+++ QUOTED PASSAGE
Nazi-era German officials who resisted the Holocaust are individuals with official roles or membership in the German government, the Nazi Party, or the German Wehrmacht, between the years 1933–1945 during the rule of the Nazi Party, who resisted the Holocaust, either by working against the government, working to help Jews or other persecuted groups, or trying to reveal the nature of the Holocaust to others.

Government officials
 Georg Ferdinand Duckwitz (29 September 1904 – 16 February 1973) was a German diplomat. During World War II he served as an attaché for Nazi Germany in occupied Denmark. He tipped off the Danes about the Germans' intended deportation of the Jewish population in 1943 and arranged for their reception in Sweden. Danish resistance groups subsequently rescued 95% of Denmark's Jewish population. Israel has designated Duckwitz as one of the Righteous Among the Nations. After 1942, Duckwitz worked with the Nazi Reich representative Werner Best, who organized the Gestapo. On 11 September 1943 Best told Duckwitz about the intended round-up of all Danish Jews on 1 October. 
Duckwitz travelled to Berlin to attempt stopping the deportation through official channels.  That failed and he flew to Stockholm two weeks later, ostensibly to discuss the passage of German merchant ships. While there, he contacted Prime Minister Per Albin Hansson and asked whether Sweden would be willing to receive Danish Jewish refugees. In a couple of days, Hansson promised them a favourable reception. :Back in Denmark on 29 September, Duckwitz contacted Danish social democrat Hans Hedtoft and notified him of the intended deportation. Hedtoft warned the head of the Jewish community C.B. Henriques and the acting chief rabbi Marcus Melchior, who spread the warning. Sympathetic Danes in all walks of life organized a mass escape of over 7,200 Jews and 700 of their non-Jewish relatives by sea to Sweden. Duckwitz, apparently assuming that he had done everything he could and possibly fearing exposure to the Gestapo, went back to his official duties.
++++++
YOUR TASKS:
1. In the passage on Nazi-era officials who resisted the Holocaust, which Swedish prime minister did Duckwitz ask about taking in Danish Jewish refugees?
2. Write the next part of the passage on Nazi-era officials who resisted the Holocaust, picking up right after its final sentence.
+++ GIVEN MATERIAL
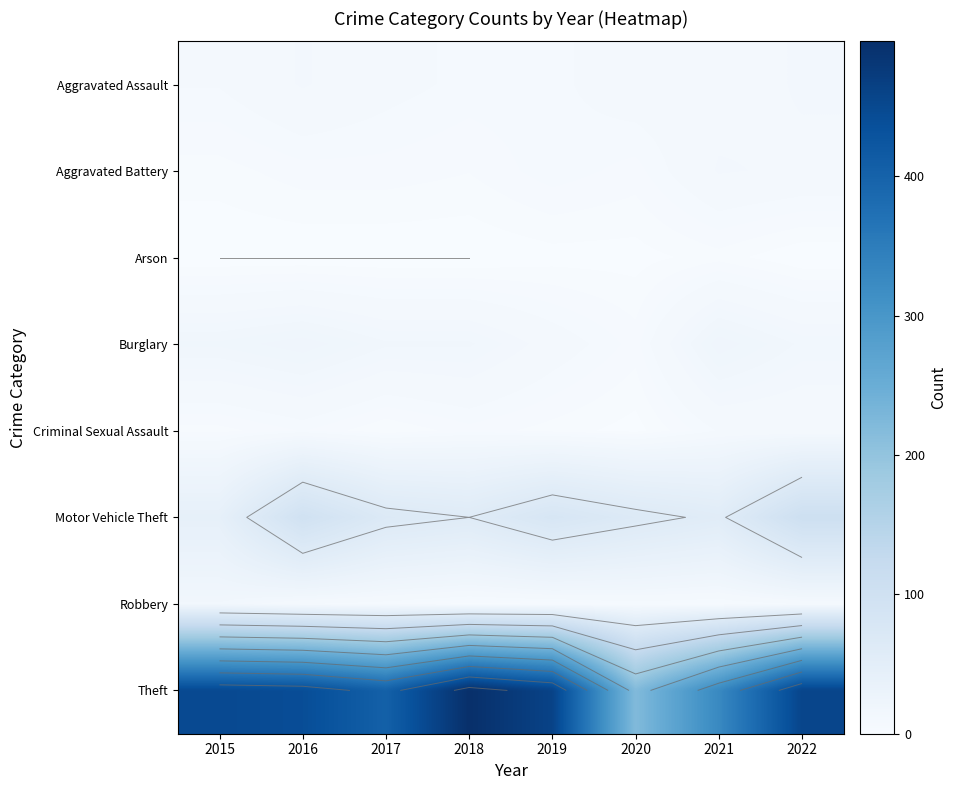

Which series has the largest range (max minus min)?

Theft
++++++
ANSWER SET:
1. Per Albin Hansson

2.
Nazi Party members

 Oskar Schindler - a controversial figure among some Holocaust survivors, Schindler joined the Nazi party and was at first a part of profiting from the confiscation of Jewish property by the Nazis. Later on, he used his connections and money to try and save Jews. He's estimated to have saved about 1200 with the help of his wife, Emilie Schindler.

Military personnel

Officers in the German Army
Wilm Hosenfeld (2 May 1895 – 13 August 1952), originally a school teacher, was a German Army officer who by the end of the Second World War had risen to the rank of Hauptmann (Captain). He helped to hide or rescue several Polish people, including Jews, in Nazi-German occupied Poland, and helped Jewish pianist and composer Władysław Szpilman to survive, hidden, in the ruins of Warsaw during the last months of 1944, an act which was portrayed in the 2002 film The Pianist. He was taken prisoner by the Red Army and died in Soviet captivity in 1952. In June 2009, Hosenfeld was posthumously recognized in Yad Vashem (Israel's official memorial to the victims of the Holocaust) as one of the Righteous Among the Nations.In 2002, The Pianist, a film based on Szpilman's memoirs of the same name, portrayed Hosenfeld's rescue of Władysław Szpilman. Hosenfeld was played by Thomas Kretschmann. In October 2007, Hosenfeld was posthumously honoured by the president of Poland Lech Kaczyński with a Commander’s Cross of the Order of Polonia Restituta ().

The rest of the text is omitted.